DATA SECTION ▸
# # # #
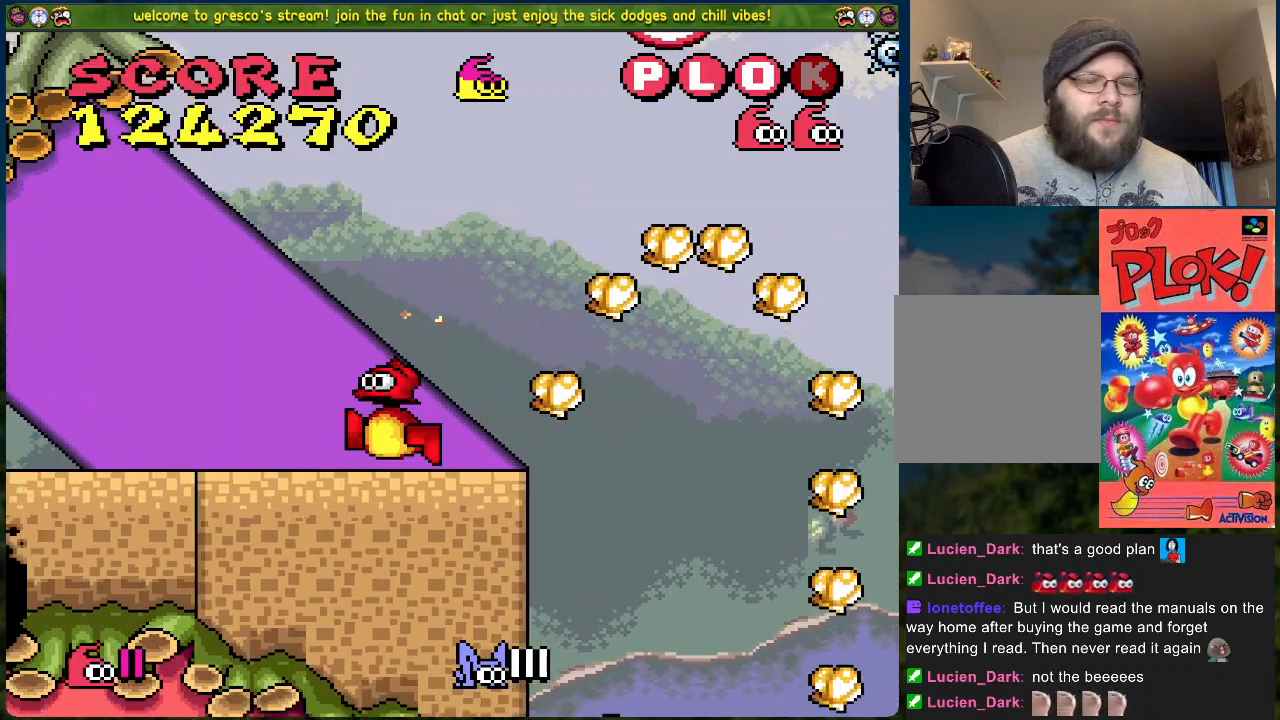
{"buttons": ["DPAD_LEFT"], "left_stick": "center", "events": []}
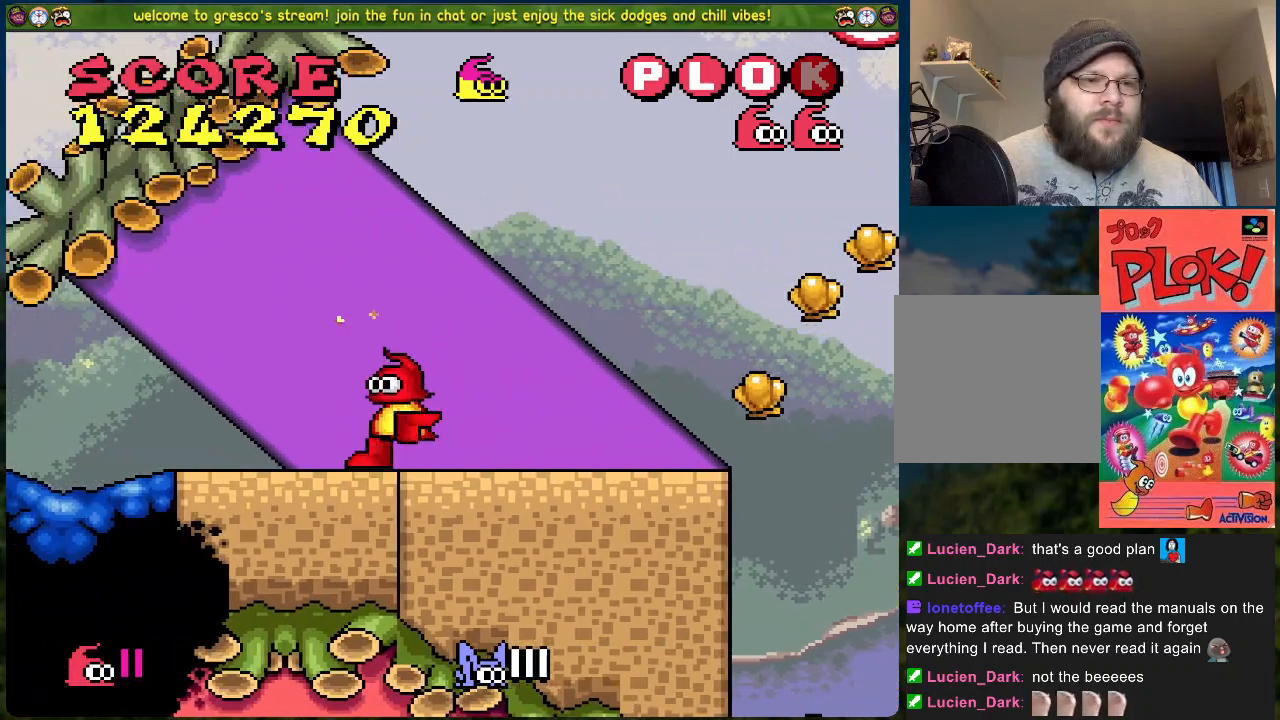
{"buttons": ["DPAD_RIGHT"], "left_stick": "center", "events": [[84, "B", "down"], [251, "B", "up"], [351, "DPAD_LEFT", "up"], [368, "DPAD_RIGHT", "down"]]}
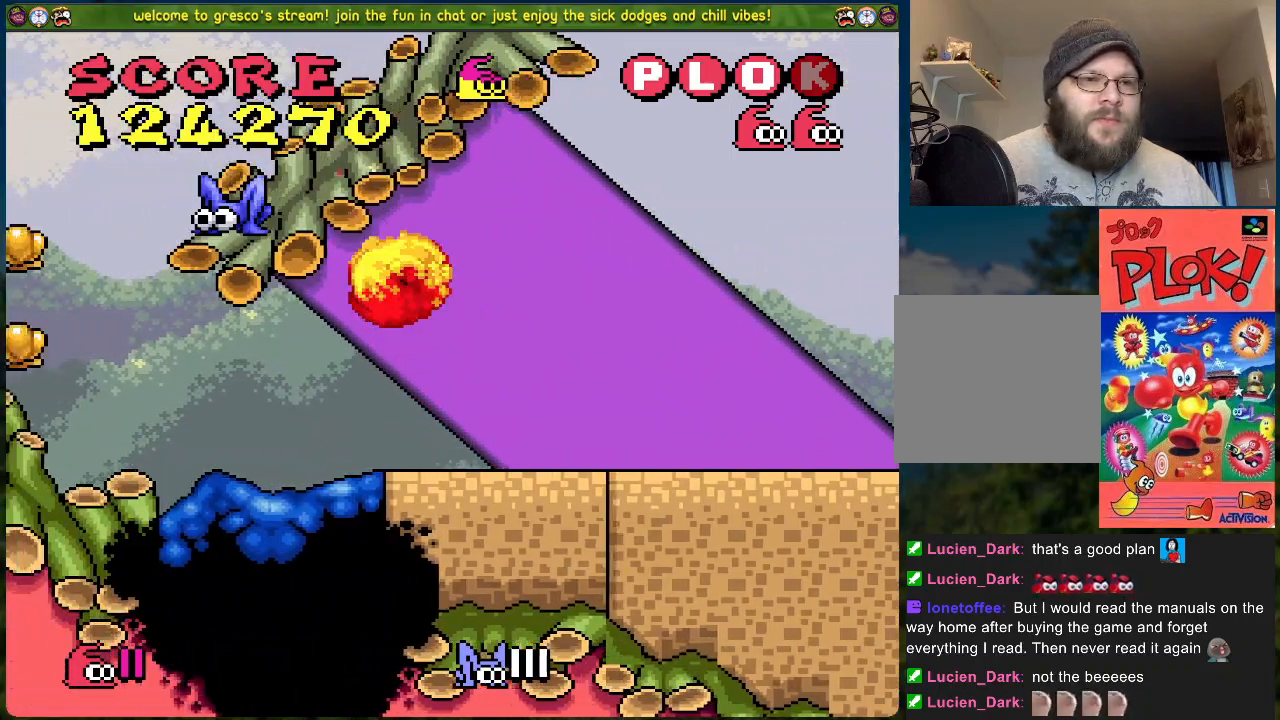
{"buttons": ["DPAD_RIGHT"], "left_stick": "center", "events": []}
# # # #
EXERCISE DESCRIPTION ▸ The data above should be repeated exactly, minus any pictures.

RESPONSE AREA ▸
{"buttons": ["DPAD_LEFT"], "left_stick": "center", "events": []}
{"buttons": ["DPAD_RIGHT"], "left_stick": "center", "events": [[84, "B", "down"], [251, "B", "up"], [351, "DPAD_LEFT", "up"], [368, "DPAD_RIGHT", "down"]]}
{"buttons": ["DPAD_RIGHT"], "left_stick": "center", "events": []}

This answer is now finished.